§ **Extract to read**
☆ ☆ ☆

Setting aside the hyperbole, such as "everyone and their dog prefixes sudo to all commands" and "most of the FOSS community at large hates users", user/group/other permissions are one part of security in depth. Excessive use of sudo is indicative of an improperly configured system or use of software which lacks understanding of the OS which runs it. Both are causes for concern.

> Windows from the start places the user at the controls with mostly no child safety locks in place ...

To continue your analogy, child safety locks exist to minimize avoidable catastrophic situations for those unable to do same.

> ... with that power you have to accept that if you end up hosing the system the problem is you because Windows doesn't even pretend to really protect you.

At first glance, this has a "victim blaming" flavour to it along the lines of "you should have known better." A more concerning implication is that this perspective does not take into consideration what happens when a blackhat attack is perpetrated.

What benefit is "the sheer power to hose Windows with a single Powershell line" when it is not you whom executes it?

0 - https://docs.freebsd.org/en/books/handbook/introduction/


You will have to excuse me for effectively ignoring the rest of your comment since what I'm about to point out more than makes up for the things you pointed out.

>What benefit is "the sheer power to hose Windows with a single Powershell line" when it is not you whom executes it?

☆ ☆ ☆

§ **Supplied material**

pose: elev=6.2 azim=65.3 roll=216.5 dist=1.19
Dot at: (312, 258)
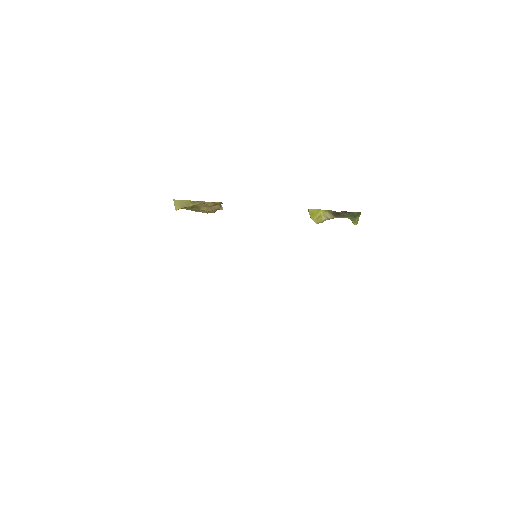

☆ ☆ ☆

§ **Prompt**
Write out the part of the discussion on system permissions that runs from "0 - https://docs.freebsd.org/en/books/handbook/introduction/" up to and including "you pointed out.", word for word.

§ **Correct result**
0 - https://docs.freebsd.org/en/books/handbook/introduction/


You will have to excuse me for effectively ignoring the rest of your comment since what I'm about to point out more than makes up for the things you pointed out.